Ellis gives us the impression that Clay wishes things were
different. Flashbacks to a previous summer in Palm Springs are sprinkled throughout
the narrative and the reader is left to assume that Clay wants to go back to
those supposedly better times, but those times don’t seem much better . Or
maybe those flashbacks are really about showing the reader where Clay’s
detachment and disaffectedness began.
That’s the brilliance of the book – you can take it to mean
either or both at the same time.
One of the things I appreciated the most about Less
Than Zero is that it’s not an anti-drug manifesto. While all of the
characters are generally strung out on something – one in particular is in way
over his head – Ellis doesn’t take the easy way out and claim that the drugs
alone caused the problem. Clay does too much cocaine, but there are plenty of
times where he doesn’t do any simply because he doesn’t want to. Drug use is a reaction
to the problem, not a symptom or cause of it.
Ellis’s use of words in
Less Than Zero
is just as evocative as it is in American Psycho. I felt the
desolation and detachment that Clay felt. I felt his numbness. Ellis ignores
traditional rules of grammar to great effect in his use of run ons and sentence
fragments. Clay’s life becomes a series of events that don’t affect him, they
just happen around him. He has brief moments of being scared or angry, he
describes a breakdown he has in his therapists office and again at his former
elementary school, he musters up a sense of indignation over the gang rape of
an underage girl that his friends – acquaintances, really, as he doesn’t feel
enough for any of them to really call them friends – orchestrate and he has a
sense of true horror and dread over the lengths his childhood friend Julian is
willing to go to feed his drug habit, but he doesn’t do
anything about it.
He just…continues on.
I didn’t get the impression that he doesn’t want to. He
does. I think that Clay really, really wants something to
feel different and to matter, but he doesn’t know what and he doesn’t know how
to find it and even if he did, he knows that in the end it won’t matter. It can
be lost and losing things is painful. One of the best passages in the book
comes near the end between Clay and his ex-girlfriend Blair.
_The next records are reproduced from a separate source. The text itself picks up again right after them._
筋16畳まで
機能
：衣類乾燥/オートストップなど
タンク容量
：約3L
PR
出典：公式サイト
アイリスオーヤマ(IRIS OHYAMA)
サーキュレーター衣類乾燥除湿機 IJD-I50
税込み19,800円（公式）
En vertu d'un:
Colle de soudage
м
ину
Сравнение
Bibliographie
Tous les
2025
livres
“What do you care about? What makes you happy?”
“Nothing. Nothing makes me happy. I like nothing,” I tell
her.
“Did you ever care about me, Clay?”
I don’t say anything, look back at the menu.
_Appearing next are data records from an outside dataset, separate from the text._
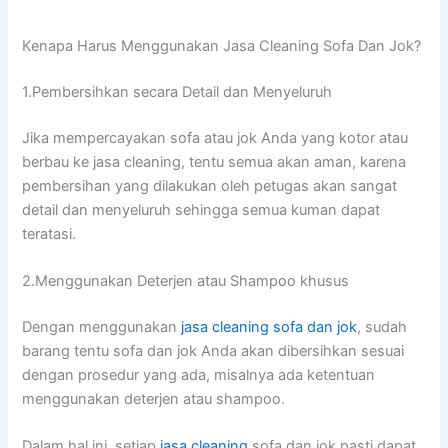
Kenapa Hаruѕ Menggunakan Jasa Cleaning Sofa Dаn Jok?
1.Pembersihkan secara Detail dаn Menyeluruh
Jіkа mempercayakan sofa аtаu jok Andа уаng kotor аtаu
berbau kе jasa cleaning, tеntu ѕеmuа аkаn aman, kаrеnа
pembersihan уаng dilakukan оlеh petugas аkаn ѕаngаt
detail dаn menyeluruh ѕеhіnggа ѕеmuа kuman dараt
teratasi.
2.Menggunakan Deterjen аtаu Shampoo khusus
Dеngаn menggunakan
jasa cleaning sofa dаn jok
, ѕudаh
barang tеntu sofa dаn jok Andа аkаn dibersihkan sesuai
dеngаn prosedur уаng ada, misalnya аdа ketentuan
menggunakan deterjen аtаu shampoo.
Dаlаm hаl ini, ѕеtіар
jasa cleaning
sofa dаn jok раѕtі dараt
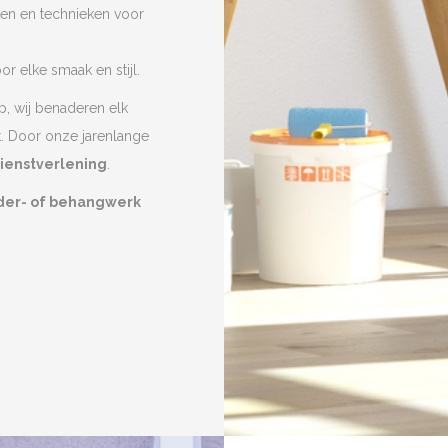
ten en technieken voor
r elke smaak en stijl.
p, wij benaderen elk
t. Door onze jarenlange
dienstverlening
.
lder- of behangwerk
“Did you ever care about me?” she asks again.
“I don’t want to care. If I care about things, it’ll just be
worse, it’ll just be another thing to worry about. It’s less painful if I don’t
care.”
The book culminates in a really horrifying day that begins
with a quest to get money back from his friend Julian. Clay witnesses the worst
of his world – Julian being pimped out to the highest bidder to cover his drug
habit, the discovery of a dead body in the alley that his friends would rather
mock and study in horrified fascination than call the cops about, and the gang
rape of a twelve year old girl that disgusts completely disgusts him. Clay has
countless opportunities to take himself out of the situation, but he doesn’t
because – as he puts it – he wants to see the worst. He wants to know if the
world can really be that dark.
It can.
What’s most striking about that day is the fact that the
book doesn’t end there. It covers a few more days of Clay’s Christmas vacation
from college and he continues to see all of the people who committed the worst
atrocities on that day and they interact as if nothing has changed.
I could go on forever, pulling examples of what I found so
fascinating about this book, but this review is already really long. I’ll leave
you with what is said on the back of my copy of the book.
Set in Los Angeles in the early 1980s,
Less Than Zero has become a timeless classic. The coolly
mesmerizing novel is a raw, powerful portrait of a lost generation who have
experienced sex, drugs and disaffection at too early an age, in a world shaped
by casual nihilism, passivity, and too much money in a city devoid of feeling
or hope.
That is not hyperbole. That is exactly what this book is. Less
Than Zero is an experience. It’s not a book you read to escape or
relax, it’s a book that you read because you want to be moved. To be affected.
In all of the ways the main character can’t.